Few investors can match the fame or investing prowess of Warren Buffett. Nonetheless, many are eager to apply the billionaire’s value investment philosophy and emulate his long-term success in beating the market when managing their own portfolios.
There’s one stock above all others that probably deserves particular consideration from Buffett fans. Indeed, what company should top that list over his very own Berkshire Hathaway (NYSE:BRK.A) (NYSE:BRK.B)?
Today, it’s one of the 10 largest companies in the world, with a market cap in excess of $750bn. Over the past five years, long-term investors have been rewarded with a healthy 61% gain in the Berkshire Hathaway share price.
So, let’s take a closer look at what the conglomerate does and whether investors should consider buying shares now.
Berkshire’s business model
Buffett’s holding company engages in activities spanning insurance and reinsurance, utilities and energy, freight rail transportation, finance, manufacturing, and retailing services.
Overall, the group’s operating businesses performed well in the third quarter, largely due to strong growth for the insurance division’s underwriting profits. Collective profits for Berkshire’s businesses rose 41% to $10.8bn.

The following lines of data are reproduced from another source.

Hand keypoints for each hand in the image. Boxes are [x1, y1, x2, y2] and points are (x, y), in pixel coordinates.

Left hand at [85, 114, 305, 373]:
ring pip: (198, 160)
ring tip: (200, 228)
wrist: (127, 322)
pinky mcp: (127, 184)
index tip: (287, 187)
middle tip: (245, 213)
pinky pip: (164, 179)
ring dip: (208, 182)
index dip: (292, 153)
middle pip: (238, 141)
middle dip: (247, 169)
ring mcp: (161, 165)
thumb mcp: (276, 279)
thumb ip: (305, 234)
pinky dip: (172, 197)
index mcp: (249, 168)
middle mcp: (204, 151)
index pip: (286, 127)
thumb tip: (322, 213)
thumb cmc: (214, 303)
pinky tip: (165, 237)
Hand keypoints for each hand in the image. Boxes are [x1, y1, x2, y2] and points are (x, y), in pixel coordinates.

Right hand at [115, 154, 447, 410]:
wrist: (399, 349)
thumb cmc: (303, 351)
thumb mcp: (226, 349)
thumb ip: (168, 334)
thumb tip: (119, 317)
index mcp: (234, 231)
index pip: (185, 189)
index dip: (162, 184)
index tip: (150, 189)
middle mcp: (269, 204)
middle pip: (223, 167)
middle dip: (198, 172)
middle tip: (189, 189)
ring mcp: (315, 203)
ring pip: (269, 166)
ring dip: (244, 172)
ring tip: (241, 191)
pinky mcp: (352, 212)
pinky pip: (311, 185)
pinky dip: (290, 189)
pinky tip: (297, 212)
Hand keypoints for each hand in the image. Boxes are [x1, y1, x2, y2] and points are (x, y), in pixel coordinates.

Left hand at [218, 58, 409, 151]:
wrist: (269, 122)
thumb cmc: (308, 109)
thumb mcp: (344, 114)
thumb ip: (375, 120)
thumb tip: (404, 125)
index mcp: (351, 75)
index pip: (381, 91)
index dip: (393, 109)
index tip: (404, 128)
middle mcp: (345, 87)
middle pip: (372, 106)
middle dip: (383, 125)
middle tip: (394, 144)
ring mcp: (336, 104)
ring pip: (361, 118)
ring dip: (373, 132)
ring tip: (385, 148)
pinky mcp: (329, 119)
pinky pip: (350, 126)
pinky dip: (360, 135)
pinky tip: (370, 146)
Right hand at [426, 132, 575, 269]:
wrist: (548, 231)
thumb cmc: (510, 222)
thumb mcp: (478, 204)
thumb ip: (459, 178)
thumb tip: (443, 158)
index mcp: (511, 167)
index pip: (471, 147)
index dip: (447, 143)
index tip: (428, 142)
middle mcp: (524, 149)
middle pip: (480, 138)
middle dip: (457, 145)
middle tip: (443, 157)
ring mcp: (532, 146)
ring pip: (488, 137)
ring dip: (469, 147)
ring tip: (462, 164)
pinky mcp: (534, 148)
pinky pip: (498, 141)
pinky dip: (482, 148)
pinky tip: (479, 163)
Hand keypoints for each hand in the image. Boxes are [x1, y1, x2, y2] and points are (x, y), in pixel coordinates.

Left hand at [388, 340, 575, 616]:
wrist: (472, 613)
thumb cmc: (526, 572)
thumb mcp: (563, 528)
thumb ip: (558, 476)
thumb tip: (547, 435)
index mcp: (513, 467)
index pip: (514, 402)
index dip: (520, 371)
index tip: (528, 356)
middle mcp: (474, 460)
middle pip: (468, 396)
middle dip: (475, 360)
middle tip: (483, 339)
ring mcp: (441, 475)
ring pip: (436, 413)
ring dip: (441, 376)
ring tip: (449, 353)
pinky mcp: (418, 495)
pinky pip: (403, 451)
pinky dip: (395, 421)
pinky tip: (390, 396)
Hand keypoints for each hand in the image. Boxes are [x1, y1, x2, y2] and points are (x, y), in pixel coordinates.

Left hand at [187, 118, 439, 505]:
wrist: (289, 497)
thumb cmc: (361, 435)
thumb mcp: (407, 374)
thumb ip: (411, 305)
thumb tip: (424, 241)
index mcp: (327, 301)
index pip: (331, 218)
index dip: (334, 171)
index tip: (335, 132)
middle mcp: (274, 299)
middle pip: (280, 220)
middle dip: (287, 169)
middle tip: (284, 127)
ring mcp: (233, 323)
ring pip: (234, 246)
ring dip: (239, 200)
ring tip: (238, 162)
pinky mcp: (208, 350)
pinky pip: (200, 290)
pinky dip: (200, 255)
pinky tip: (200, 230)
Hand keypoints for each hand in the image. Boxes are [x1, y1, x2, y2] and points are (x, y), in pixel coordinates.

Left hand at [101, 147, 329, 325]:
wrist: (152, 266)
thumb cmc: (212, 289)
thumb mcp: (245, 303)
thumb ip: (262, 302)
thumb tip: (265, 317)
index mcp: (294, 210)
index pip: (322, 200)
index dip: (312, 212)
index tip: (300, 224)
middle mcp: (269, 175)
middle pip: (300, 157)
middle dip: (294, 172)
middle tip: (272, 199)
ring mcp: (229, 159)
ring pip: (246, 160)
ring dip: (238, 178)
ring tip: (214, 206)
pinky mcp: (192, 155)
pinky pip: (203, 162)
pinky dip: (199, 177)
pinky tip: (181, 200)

However, it hasn’t all been plain sailing for the company. Berkshire’s real estate businesses have suffered amid high US mortgage rates and the insurance unit remains exposed to cumulative charges arising from wildfires that have ravaged America’s west coast in recent years.

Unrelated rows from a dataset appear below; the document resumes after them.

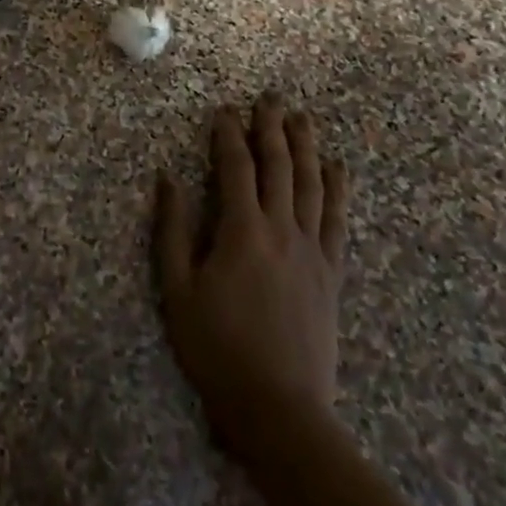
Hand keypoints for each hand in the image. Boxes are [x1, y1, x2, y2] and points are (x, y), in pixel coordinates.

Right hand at [156, 94, 350, 455]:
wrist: (280, 408)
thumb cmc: (217, 349)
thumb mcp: (177, 290)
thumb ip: (172, 230)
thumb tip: (167, 178)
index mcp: (242, 231)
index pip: (236, 167)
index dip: (228, 135)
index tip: (223, 110)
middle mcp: (282, 229)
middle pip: (280, 165)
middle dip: (272, 127)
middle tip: (270, 97)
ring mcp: (312, 249)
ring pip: (312, 184)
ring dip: (307, 146)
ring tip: (302, 118)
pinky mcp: (331, 271)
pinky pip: (337, 219)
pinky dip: (338, 188)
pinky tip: (338, 167)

Despite these challenges, it’s fair to say the operating businesses as a whole are well run and in good health. Besides, arguably the main event is what Berkshire does with its cash.

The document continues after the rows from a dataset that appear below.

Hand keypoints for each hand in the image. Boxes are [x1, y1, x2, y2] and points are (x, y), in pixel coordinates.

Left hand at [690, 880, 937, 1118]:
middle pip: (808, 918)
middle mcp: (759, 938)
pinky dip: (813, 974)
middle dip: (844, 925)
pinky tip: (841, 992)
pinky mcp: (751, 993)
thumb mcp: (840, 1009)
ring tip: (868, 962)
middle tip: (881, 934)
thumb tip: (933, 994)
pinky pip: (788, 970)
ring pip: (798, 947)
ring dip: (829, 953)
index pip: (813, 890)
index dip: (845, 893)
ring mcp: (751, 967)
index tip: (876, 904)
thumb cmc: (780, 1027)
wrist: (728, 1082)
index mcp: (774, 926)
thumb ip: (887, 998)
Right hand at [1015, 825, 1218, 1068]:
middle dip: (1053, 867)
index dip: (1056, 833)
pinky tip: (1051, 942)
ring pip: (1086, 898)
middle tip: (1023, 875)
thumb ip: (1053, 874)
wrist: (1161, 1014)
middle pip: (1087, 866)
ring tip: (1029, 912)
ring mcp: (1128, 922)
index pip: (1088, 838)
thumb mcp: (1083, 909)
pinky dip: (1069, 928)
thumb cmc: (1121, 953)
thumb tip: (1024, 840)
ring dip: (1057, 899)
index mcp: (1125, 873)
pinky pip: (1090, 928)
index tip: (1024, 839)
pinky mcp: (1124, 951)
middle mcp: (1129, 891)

Buffett’s company invests in a range of publicly listed large-cap stocks, primarily from the US stock market. Examples include Apple, Coca-Cola, and American Express.
In addition, the group’s investment style has been characterised over the years by taking major stakes in stocks that Buffett firmly backs. A good recent illustration of this has been Berkshire’s rapid accumulation of Occidental Petroleum shares, bringing its stake in the oil producer to over 25%.
Perhaps the most striking feature of Berkshire’s portfolio today is the enormous $157.2bn cash pile the company has amassed. It currently owns $126.4bn in short-term Treasury bills yielding at least 5%.
That’s higher than the current US CPI rate of inflation of 3.7%. Although the real returns on cash are hardly spectacular, it suggests Buffett is keeping plenty of dry powder for potential stock market bargains in the future.
Indeed, investors should note that Berkshire shares face volatility risk from their stock market investments. The group’s equity portfolio is not as diversified as many potential investors may imagine, with 70% concentrated in just four stocks.
Warren Buffett has been the chairman and largest shareholder in Berkshire Hathaway since 1970. This makes him the longest-reigning CEO in the S&P 500 by a considerable margin. He turned 93 a few months ago.
No doubt some will question whether the Berkshire share price might crash upon Buffett’s departure. It’s a reasonable concern.
Nonetheless, company veteran Greg Abel has already taken on many responsibilities. I think he’s well-placed to guide Berkshire through its post-Buffett future, however daunting the challenge.
Overall, I believe Berkshire Hathaway shares merit consideration from all investors inspired by Warren Buffett. I’m a shareholder myself.